An optimistic view is that the jobs displaced by AI will be like the jobs displaced by industrialization: while fewer people will be needed to do the task, there will be more demand for the task over time, opening up new jobs with different skill sets than the previous job required.
At least one data point in favor of this view is the middling success of the AI rollout so far.
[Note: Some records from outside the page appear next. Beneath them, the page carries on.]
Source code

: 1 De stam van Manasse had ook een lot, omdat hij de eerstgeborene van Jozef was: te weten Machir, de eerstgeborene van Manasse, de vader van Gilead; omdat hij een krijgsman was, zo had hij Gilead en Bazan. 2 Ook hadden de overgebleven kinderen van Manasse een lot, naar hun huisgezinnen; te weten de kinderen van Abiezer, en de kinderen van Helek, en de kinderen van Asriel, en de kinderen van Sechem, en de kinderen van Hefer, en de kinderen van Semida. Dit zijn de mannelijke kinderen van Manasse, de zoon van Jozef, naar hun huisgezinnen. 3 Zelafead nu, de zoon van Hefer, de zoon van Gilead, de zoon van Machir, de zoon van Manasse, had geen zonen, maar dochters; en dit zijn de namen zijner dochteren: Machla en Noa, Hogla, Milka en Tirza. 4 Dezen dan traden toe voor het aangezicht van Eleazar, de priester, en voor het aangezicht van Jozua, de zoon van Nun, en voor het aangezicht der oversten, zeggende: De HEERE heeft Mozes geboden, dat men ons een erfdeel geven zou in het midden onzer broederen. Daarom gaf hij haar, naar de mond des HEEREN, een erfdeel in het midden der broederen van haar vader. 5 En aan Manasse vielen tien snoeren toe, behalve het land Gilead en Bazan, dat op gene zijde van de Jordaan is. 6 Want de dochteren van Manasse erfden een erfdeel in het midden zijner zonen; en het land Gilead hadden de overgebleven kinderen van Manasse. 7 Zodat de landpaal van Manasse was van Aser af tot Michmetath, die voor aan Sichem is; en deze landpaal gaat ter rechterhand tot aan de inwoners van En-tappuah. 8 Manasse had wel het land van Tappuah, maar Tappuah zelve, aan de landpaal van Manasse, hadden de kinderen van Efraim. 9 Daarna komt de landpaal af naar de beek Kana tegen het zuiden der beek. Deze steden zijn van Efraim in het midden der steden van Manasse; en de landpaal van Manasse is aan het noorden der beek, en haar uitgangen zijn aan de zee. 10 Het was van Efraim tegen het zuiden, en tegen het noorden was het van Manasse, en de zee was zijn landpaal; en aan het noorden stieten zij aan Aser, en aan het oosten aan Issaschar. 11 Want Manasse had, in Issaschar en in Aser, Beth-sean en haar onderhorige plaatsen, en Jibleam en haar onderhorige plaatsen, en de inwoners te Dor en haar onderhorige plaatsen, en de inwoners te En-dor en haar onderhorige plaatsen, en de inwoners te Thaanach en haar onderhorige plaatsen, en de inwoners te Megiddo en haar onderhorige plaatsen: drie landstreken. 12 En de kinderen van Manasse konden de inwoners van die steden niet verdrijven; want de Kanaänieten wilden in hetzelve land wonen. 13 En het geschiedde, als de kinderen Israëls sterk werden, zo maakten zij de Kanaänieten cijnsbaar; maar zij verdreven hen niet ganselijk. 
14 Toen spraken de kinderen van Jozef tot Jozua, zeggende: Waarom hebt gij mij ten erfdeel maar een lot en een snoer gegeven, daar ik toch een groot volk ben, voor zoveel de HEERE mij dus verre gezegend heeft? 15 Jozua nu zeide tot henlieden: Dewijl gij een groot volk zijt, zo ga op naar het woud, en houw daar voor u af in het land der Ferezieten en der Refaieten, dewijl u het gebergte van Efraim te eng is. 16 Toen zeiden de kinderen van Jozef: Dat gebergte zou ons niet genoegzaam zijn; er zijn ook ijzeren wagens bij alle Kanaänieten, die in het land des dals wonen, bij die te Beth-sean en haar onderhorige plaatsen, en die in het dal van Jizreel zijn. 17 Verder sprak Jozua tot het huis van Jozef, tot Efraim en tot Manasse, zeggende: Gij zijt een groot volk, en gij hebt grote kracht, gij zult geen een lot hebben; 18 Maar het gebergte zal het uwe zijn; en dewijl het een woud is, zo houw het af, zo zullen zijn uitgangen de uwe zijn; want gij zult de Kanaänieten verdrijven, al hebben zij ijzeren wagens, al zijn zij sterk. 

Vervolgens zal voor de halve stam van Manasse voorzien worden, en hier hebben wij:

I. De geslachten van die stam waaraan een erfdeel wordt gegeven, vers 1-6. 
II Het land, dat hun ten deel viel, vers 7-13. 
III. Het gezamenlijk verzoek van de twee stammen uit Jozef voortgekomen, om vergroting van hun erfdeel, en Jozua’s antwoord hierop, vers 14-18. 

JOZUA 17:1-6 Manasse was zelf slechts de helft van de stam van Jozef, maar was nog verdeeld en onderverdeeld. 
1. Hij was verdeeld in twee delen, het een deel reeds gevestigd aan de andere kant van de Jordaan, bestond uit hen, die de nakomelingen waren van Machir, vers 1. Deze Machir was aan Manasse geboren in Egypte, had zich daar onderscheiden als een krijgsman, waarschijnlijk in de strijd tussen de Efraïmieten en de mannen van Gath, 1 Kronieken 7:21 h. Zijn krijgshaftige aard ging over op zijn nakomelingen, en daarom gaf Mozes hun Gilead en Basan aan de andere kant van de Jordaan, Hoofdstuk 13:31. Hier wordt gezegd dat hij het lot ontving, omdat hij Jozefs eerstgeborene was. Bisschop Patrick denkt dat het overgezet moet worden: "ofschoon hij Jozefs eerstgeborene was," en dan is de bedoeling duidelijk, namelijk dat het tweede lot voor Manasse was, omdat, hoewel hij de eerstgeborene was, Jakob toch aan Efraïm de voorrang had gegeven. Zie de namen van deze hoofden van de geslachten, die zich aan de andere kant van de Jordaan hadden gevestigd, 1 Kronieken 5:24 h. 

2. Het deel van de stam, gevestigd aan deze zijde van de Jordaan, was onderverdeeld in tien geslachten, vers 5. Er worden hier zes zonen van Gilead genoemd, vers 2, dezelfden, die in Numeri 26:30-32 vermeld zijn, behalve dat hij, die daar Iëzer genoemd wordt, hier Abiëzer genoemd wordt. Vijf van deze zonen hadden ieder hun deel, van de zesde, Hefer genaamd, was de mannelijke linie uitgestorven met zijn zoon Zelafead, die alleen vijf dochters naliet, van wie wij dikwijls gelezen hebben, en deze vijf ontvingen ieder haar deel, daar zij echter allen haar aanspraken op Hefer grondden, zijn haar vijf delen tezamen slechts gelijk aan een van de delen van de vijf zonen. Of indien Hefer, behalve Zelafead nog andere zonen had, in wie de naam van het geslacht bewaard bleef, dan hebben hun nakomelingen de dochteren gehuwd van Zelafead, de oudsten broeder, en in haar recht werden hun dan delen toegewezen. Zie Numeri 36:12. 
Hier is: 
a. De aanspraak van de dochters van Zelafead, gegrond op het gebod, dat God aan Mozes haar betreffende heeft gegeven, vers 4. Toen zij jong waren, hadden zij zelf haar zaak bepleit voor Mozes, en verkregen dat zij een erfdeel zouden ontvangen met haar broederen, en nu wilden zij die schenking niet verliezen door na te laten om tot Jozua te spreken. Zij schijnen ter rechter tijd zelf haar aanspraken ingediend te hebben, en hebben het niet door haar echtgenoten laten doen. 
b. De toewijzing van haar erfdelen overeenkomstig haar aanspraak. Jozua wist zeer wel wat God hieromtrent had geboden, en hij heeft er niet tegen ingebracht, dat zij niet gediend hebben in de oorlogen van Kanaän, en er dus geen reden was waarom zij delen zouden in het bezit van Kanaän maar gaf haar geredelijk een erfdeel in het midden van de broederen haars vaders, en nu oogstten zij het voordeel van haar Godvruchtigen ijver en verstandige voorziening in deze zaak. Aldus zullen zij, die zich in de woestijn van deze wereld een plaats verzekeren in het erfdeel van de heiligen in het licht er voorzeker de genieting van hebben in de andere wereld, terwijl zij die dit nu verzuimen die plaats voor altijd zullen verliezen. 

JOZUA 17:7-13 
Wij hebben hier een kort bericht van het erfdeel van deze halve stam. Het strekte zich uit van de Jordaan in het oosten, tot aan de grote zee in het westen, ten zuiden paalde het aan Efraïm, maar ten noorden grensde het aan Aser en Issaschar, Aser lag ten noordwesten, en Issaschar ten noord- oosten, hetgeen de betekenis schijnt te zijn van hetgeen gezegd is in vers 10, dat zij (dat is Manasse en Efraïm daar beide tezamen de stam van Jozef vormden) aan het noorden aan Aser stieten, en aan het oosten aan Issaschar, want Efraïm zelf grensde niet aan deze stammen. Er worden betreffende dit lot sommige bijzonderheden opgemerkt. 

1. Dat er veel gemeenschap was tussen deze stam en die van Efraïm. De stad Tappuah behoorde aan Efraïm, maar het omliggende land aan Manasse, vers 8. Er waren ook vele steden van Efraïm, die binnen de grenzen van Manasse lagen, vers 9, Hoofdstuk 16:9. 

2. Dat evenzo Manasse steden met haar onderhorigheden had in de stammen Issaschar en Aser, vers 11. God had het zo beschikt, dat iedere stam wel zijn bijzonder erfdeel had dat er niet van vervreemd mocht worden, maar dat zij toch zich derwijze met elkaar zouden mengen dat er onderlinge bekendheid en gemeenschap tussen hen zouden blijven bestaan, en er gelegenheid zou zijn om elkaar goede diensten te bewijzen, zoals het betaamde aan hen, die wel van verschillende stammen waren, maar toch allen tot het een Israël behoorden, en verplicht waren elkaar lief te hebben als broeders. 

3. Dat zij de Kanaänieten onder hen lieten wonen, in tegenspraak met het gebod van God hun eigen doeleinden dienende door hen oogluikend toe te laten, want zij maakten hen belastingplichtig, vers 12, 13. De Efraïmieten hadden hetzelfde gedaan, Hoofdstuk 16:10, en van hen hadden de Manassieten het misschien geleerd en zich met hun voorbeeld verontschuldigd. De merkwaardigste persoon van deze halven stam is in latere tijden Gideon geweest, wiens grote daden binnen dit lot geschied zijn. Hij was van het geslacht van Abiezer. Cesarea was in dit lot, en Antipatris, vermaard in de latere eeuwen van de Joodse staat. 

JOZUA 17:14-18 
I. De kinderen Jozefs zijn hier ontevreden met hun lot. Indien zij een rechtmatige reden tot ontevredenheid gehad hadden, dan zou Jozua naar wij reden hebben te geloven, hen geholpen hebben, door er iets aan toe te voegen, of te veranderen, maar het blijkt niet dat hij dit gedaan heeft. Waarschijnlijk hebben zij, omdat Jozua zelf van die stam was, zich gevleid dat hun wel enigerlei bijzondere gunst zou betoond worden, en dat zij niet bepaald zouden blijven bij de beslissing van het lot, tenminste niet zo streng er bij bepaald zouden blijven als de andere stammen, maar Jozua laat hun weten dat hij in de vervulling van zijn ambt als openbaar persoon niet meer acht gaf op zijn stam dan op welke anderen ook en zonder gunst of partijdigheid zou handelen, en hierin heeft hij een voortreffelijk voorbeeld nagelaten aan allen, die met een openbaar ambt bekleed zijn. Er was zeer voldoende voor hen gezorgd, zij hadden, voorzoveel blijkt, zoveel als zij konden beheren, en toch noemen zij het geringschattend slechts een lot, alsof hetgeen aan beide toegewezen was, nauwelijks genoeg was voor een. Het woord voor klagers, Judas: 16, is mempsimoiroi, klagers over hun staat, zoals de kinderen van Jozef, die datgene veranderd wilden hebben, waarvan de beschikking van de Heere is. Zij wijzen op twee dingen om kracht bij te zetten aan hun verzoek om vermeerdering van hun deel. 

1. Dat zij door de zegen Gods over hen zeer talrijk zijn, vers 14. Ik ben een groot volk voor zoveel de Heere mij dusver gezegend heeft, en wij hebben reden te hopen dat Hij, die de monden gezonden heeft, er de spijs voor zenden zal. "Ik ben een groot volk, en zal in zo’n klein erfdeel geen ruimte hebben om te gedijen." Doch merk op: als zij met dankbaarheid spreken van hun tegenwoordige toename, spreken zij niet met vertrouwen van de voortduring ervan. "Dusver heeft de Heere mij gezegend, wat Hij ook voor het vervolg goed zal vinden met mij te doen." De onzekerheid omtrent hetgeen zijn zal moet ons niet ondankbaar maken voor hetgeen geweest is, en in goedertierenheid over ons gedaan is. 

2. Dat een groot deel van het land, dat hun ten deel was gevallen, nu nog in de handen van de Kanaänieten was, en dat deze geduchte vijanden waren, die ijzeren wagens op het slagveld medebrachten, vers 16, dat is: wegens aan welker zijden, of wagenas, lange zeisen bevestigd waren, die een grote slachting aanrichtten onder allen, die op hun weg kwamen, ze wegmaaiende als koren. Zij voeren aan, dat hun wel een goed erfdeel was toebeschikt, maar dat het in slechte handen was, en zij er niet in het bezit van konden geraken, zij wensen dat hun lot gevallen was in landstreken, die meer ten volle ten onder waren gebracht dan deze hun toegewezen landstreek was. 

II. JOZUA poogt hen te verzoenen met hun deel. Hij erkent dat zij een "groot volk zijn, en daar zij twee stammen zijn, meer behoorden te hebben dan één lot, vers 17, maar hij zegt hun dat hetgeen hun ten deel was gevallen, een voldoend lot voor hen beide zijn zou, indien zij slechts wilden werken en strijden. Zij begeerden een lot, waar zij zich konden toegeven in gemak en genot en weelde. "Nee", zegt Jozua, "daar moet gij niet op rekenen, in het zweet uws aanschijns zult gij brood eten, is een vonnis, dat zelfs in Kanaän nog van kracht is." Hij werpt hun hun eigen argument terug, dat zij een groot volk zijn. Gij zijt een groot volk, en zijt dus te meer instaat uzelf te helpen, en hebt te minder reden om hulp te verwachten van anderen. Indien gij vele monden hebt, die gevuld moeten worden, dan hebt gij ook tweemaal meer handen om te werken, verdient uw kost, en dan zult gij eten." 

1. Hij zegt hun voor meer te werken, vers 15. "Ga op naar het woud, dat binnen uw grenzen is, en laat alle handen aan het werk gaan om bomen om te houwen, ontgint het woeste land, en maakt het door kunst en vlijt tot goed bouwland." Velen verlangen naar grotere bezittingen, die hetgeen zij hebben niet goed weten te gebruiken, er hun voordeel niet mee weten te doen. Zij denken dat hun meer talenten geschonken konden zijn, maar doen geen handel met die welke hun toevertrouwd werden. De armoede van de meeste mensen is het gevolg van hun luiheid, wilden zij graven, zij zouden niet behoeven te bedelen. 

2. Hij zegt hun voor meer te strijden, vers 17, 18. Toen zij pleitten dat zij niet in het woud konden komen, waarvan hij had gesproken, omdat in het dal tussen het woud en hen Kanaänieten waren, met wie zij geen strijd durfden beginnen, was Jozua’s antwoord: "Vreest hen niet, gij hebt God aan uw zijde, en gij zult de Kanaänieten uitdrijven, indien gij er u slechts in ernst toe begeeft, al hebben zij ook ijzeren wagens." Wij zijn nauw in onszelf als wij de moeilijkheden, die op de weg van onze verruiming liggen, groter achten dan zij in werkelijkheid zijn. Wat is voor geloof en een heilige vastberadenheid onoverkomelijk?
Of course it’s eclipsed in the short run by the number of jobs cut to fund AI rollouts.
> An optimistic view is that the jobs displaced by AI will be like the jobs displaced by industrialization: while fewer people will be needed to do the task, there will be more demand for the task over time, opening up new jobs with different skill sets than the previous job required.
At this point, it's condescending to keep rehashing the "this is just the next industrialization era". It's been beaten to death as an invalid comparison more on this website than maybe any other.
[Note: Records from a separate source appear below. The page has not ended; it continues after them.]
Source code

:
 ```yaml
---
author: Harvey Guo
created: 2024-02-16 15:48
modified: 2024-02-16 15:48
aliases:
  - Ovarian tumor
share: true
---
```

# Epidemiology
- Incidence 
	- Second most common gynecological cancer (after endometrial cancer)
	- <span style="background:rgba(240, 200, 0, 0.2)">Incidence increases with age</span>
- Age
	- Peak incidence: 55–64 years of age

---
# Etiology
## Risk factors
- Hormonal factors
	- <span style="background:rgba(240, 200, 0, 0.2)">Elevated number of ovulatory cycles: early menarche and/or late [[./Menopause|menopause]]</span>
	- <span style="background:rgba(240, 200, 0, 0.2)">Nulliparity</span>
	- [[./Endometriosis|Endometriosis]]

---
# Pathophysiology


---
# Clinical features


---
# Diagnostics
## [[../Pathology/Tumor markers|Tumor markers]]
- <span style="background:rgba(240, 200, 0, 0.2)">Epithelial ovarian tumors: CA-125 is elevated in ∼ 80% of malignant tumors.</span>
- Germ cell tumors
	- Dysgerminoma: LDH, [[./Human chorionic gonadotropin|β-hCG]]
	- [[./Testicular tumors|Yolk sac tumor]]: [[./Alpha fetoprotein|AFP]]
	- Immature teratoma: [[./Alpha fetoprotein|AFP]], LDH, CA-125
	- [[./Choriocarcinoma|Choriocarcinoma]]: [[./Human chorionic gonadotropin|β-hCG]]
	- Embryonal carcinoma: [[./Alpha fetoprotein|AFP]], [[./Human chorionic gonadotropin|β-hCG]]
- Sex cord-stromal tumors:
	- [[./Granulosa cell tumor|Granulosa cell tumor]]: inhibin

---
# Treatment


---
What would be “the task”, other than physical labor or doing dull RLHF work, unless you’re in the 1% of exceptional intellectual talent that AI won’t be able to replace yet?
> jobs displaced by industrialization
This argument is cute and all, but ... does a data-point of 1 from 200 years ago really give us much confidence? We replaced physical labor with a massive service sector.
Now we're automating the service sector so now people can go to... eeh... the 3rd category of jobs? Seems like physical labor is the most stable career at the moment; what machines have not already automated is pretty difficult to replace it turns out. But we outsourced most of that to low cost countries except plumbers and electricians.
But will a population of plumbers really be able to maintain a population of plumbers employed?
> while fewer people will be needed to do the task, there will be more demand for the task over time, opening up new jobs with different skill sets than the previous job required.
“The task”
You really did not answer the question.
It took decades if not hundreds of years for the social disruption of industrialization to clear.
I literally do not give a fuck about some hypothetical more productive activity I might be able to do in 150 years if it destroys my very real present ability to take care of my family today.
So just to summarize, it seems like the most optimistic outcome that the collective of HN could come up with in the hour since my original comment was that medical care would improve and you might be able to pay for it if you retrain yourself for some yet unknown new career that might suddenly appear at some point in the future. That's the optimistic vision we're asking society to buy into? No wonder it's only 16%.